* [Task to complete]
Could the data below be copied exactly, minus the pictures?

- - - - -

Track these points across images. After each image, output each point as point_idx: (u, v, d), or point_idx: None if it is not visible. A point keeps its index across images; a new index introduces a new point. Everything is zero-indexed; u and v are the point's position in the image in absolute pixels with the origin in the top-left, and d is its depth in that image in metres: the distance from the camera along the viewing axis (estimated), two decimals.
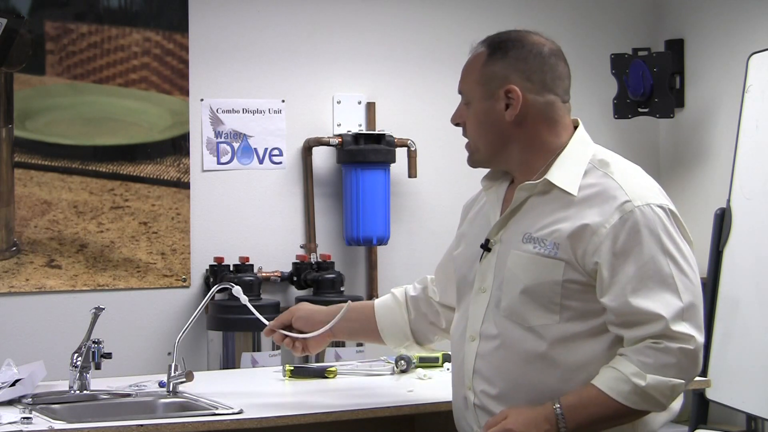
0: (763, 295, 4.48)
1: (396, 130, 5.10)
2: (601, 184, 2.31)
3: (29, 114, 4.60)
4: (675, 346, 2.21)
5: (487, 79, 2.38)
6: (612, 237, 2.24)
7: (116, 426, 2.70)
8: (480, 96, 2.38)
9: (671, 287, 2.23)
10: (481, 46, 2.43)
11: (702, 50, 5.51)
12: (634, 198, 2.28)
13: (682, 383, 2.24)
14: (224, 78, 4.95)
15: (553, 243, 2.27)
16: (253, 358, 4.58)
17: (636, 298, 2.22)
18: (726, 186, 4.84)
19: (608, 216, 2.25)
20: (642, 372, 2.20)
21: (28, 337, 4.55)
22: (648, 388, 2.20)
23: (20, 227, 4.58)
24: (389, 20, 5.25)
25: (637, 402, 2.21)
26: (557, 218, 2.30)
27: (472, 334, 2.38)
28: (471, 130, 2.41)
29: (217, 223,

- - - - -

* [Exercise response]
Track these points across images. After each image, output each point as point_idx: (u, v, d), or point_idx: None if it is not visible. A point keeps its index across images; a new index introduces a new point. Everything is zero-indexed; u and v are the point's position in the image in absolute pixels with the origin in the top-left, and d is its depth in that image in metres: the distance from the camera along the viewing axis (estimated), two decimals.
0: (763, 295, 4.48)
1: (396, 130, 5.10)
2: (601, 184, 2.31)
3: (29, 114, 4.60)
4: (675, 346, 2.21)
5: (487, 79, 2.38)
6: (612, 237, 2.24)
7: (116, 426, 2.70)
8: (480, 96, 2.38)
9: (671, 287, 2.23)
10: (481, 46, 2.43)
11: (702, 50, 5.51)
12: (634, 198, 2.28)
13: (682, 383, 2.24)
14: (224, 78, 4.95)
15: (553, 243, 2.27)
16: (253, 358, 4.58)
17: (636, 298, 2.22)
18: (726, 186, 4.84)
19: (608, 216, 2.25)
20: (642, 372, 2.20)
21: (28, 337, 4.55)
22: (648, 388, 2.20)
23: (20, 227, 4.58)
24: (389, 20, 5.25)
25: (637, 402, 2.21)
26: (557, 218, 2.30)
27: (472, 334, 2.38)
28: (471, 130, 2.41)
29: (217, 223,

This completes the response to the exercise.